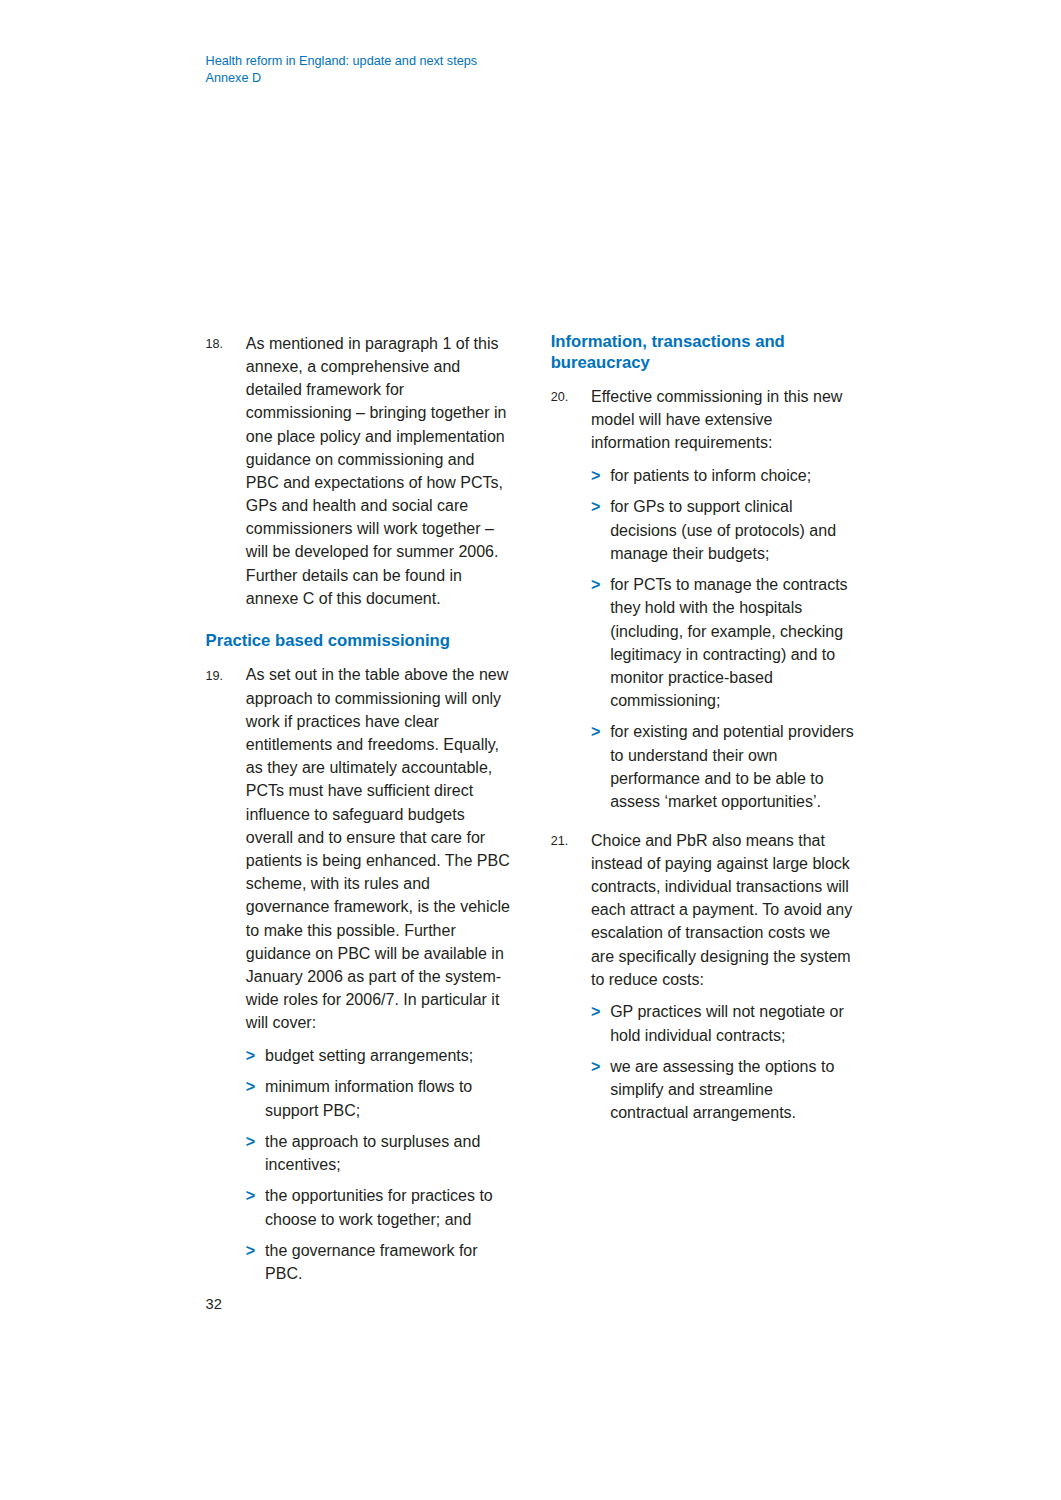Health reform in England: update and next steps Annexe D
18. As mentioned in paragraph 1 of this annexe, a comprehensive and detailed framework for commissioning – bringing together in one place policy and implementation guidance on commissioning and PBC and expectations of how PCTs, GPs and health and social care commissioners will work together – will be developed for summer 2006. Further details can be found in annexe C of this document.
Practice based commissioning
19. As set out in the table above the new approach to commissioning will only work if practices have clear entitlements and freedoms. Equally, as they are ultimately accountable, PCTs must have sufficient direct influence to safeguard budgets overall and to ensure that care for patients is being enhanced. The PBC scheme, with its rules and governance framework, is the vehicle to make this possible. Further guidance on PBC will be available in January 2006 as part of the system-wide roles for 2006/7. In particular it will cover:
budget setting arrangements;
minimum information flows to support PBC;
the approach to surpluses and incentives;
the opportunities for practices to choose to work together; and
the governance framework for PBC.
Information, transactions and bureaucracy
20. Effective commissioning in this new model will have extensive information requirements:
for patients to inform choice;
for GPs to support clinical decisions (use of protocols) and manage their budgets;
for PCTs to manage the contracts they hold with the hospitals (including, for example, checking legitimacy in contracting) and to monitor practice-based commissioning;
for existing and potential providers to understand their own performance and to be able to assess ‘market opportunities’.
21. Choice and PbR also means that instead of paying against large block contracts, individual transactions will each attract a payment. To avoid any escalation of transaction costs we are specifically designing the system to reduce costs:
GP practices will not negotiate or hold individual contracts;
we are assessing the options to simplify and streamline contractual arrangements.
32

..............................

The problem: All that is wanted is each line, word for word, from the first line of the data to the one holding "the governance framework for PBC.", with the pictures left out.

Answer space:
Health reform in England: update and next steps Annexe D
18. As mentioned in paragraph 1 of this annexe, a comprehensive and detailed framework for commissioning – bringing together in one place policy and implementation guidance on commissioning and PBC and expectations of how PCTs, GPs and health and social care commissioners will work together – will be developed for summer 2006. Further details can be found in annexe C of this document.
Practice based commissioning
19. As set out in the table above the new approach to commissioning will only work if practices have clear entitlements and freedoms. Equally, as they are ultimately accountable, PCTs must have sufficient direct influence to safeguard budgets overall and to ensure that care for patients is being enhanced. The PBC scheme, with its rules and governance framework, is the vehicle to make this possible. Further guidance on PBC will be available in January 2006 as part of the system-wide roles for 2006/7. In particular it will cover:
budget setting arrangements;
minimum information flows to support PBC;
the approach to surpluses and incentives;
the opportunities for practices to choose to work together; and
the governance framework for PBC.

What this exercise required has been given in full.